Even he admits that the challenges of this music can seem to be on the border of feasibility: ‘Finding a technical answer to Ligeti’s new structurings is the player’s task. And with, for example, the sixth and twelfth polyrhythmic Etudes you have to use controls quite different from the traditional ones you use for the voices of a Bach fugue.’ Are these controls in the brain, or the fingers? ‘They are both in the brain and in the physical contact. You have to find a synthesis.’ How far is the brain consciously in control? ‘One dimension helps the other: the muscular and auditive memory helps the memory in the brain. And when we become conscious of that process, we can extend our control. It’s a matter of intelligent virtuosity.’

How does he memorise the music? ‘I always use the score, because that is how I have learned it.’ But when you play, are you watching the score, or your fingers? ‘It depends on the Etude – with some pieces I keep a very careful eye on the score.’ In some printed versions, he says, the number of staffs is reduced ‘but that doesn’t give you optically the right feeling of shape and space. Even with a Bach four-part fugue, it can help musically to see the music laid out on four staffs, not on the conventional two.’

The initial stage of Ligeti Project focuses on two pieces of music: Musica Ricercata No 1, and Etude 13, known as ‘L’escalier du diable’ – the Devil’s Staircase. The first of these pieces – strongly influenced by Bartok and Stravinsky – contains only two tones plus their octave transpositions, but it requires a lot more virtuosity than it might seem to do at first glance.

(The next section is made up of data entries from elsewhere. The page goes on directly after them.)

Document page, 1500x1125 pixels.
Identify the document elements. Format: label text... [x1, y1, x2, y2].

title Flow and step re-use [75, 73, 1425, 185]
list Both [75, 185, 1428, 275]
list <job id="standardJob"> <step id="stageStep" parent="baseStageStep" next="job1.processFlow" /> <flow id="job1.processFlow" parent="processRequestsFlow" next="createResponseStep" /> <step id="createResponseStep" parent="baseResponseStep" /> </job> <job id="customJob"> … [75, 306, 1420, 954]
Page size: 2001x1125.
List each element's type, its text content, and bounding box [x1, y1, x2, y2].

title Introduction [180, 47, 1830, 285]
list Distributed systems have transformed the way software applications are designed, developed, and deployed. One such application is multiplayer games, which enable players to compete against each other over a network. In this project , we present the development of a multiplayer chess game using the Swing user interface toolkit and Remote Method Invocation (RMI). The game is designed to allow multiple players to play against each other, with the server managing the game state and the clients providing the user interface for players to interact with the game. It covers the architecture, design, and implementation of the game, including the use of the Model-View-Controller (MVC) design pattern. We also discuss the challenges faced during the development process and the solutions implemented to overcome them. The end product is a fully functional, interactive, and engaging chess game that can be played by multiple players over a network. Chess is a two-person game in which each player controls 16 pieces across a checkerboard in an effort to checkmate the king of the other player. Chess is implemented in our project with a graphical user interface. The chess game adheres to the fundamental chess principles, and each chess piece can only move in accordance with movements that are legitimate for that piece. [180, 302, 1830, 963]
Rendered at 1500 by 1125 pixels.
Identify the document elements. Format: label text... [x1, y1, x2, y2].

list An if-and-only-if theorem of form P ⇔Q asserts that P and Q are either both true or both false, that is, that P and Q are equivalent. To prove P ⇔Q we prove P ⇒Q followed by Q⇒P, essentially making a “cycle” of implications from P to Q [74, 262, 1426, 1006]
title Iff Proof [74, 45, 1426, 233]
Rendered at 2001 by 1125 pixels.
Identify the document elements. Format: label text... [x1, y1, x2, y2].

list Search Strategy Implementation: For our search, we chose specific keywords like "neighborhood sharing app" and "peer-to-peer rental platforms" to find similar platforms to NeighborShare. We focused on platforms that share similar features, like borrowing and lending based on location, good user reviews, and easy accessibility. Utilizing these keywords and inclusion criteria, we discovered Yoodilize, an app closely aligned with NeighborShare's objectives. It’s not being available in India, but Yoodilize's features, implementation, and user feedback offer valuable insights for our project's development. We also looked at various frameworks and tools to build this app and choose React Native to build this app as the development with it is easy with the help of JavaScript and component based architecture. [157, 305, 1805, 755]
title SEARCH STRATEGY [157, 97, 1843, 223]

We see Aimard filmed from three angles, and we can control the way the score moves, with each the bar shaded blue as it is played; we can also break off to watch master-classes dealing with knotty points in the score: all the interactive tricks you could wish for are woven into this clever piece of pedagogy.

And Aimard’s commentaries, which start with an account of how this Etude was conceived as Ligeti found himself pedalling uphill during a sudden and violent storm, are highly illuminating. ‘The wish of Ligeti was to feel this immense effort, to feel the useless effort, the effort in vain. And he really wants the interpreter to share with the listener his own fight in trying to play it. Ligeti was extreme, his compositions are extreme, and we have to be extreme. In our loudness, in our commitment, and also in the distance, when there is a distance. For instance the two very soft bell-like chords in bars 33-34: he wanted to have them sounding like echoes of bells that don’t exist. And that invites us to find a sound that is almost beyond comprehension.’

The warp and weft of Ligeti’s rhythmical asymmetries is demonstrated by Aimard with brilliant clarity: ‘He wants to create a rhythmical anxiety. And at the end of this infernal process, he asks us to play at eight-f. This is not just to play twice or three times louder, as at the end of a Brahms or Rachmaninov concerto, it is an invitation to use a sound that will not be seen as beautiful in the traditional acoustic sense.’ A sound, he stresses, that seems distorted. ‘It is also an invitation to find a way for the interpreter to go beyond his own borders,’ in a collapse which should express the cataclysm at the end of this extraordinary work. ‘This piece is almost unbearable to play, and it should feel unbearable.’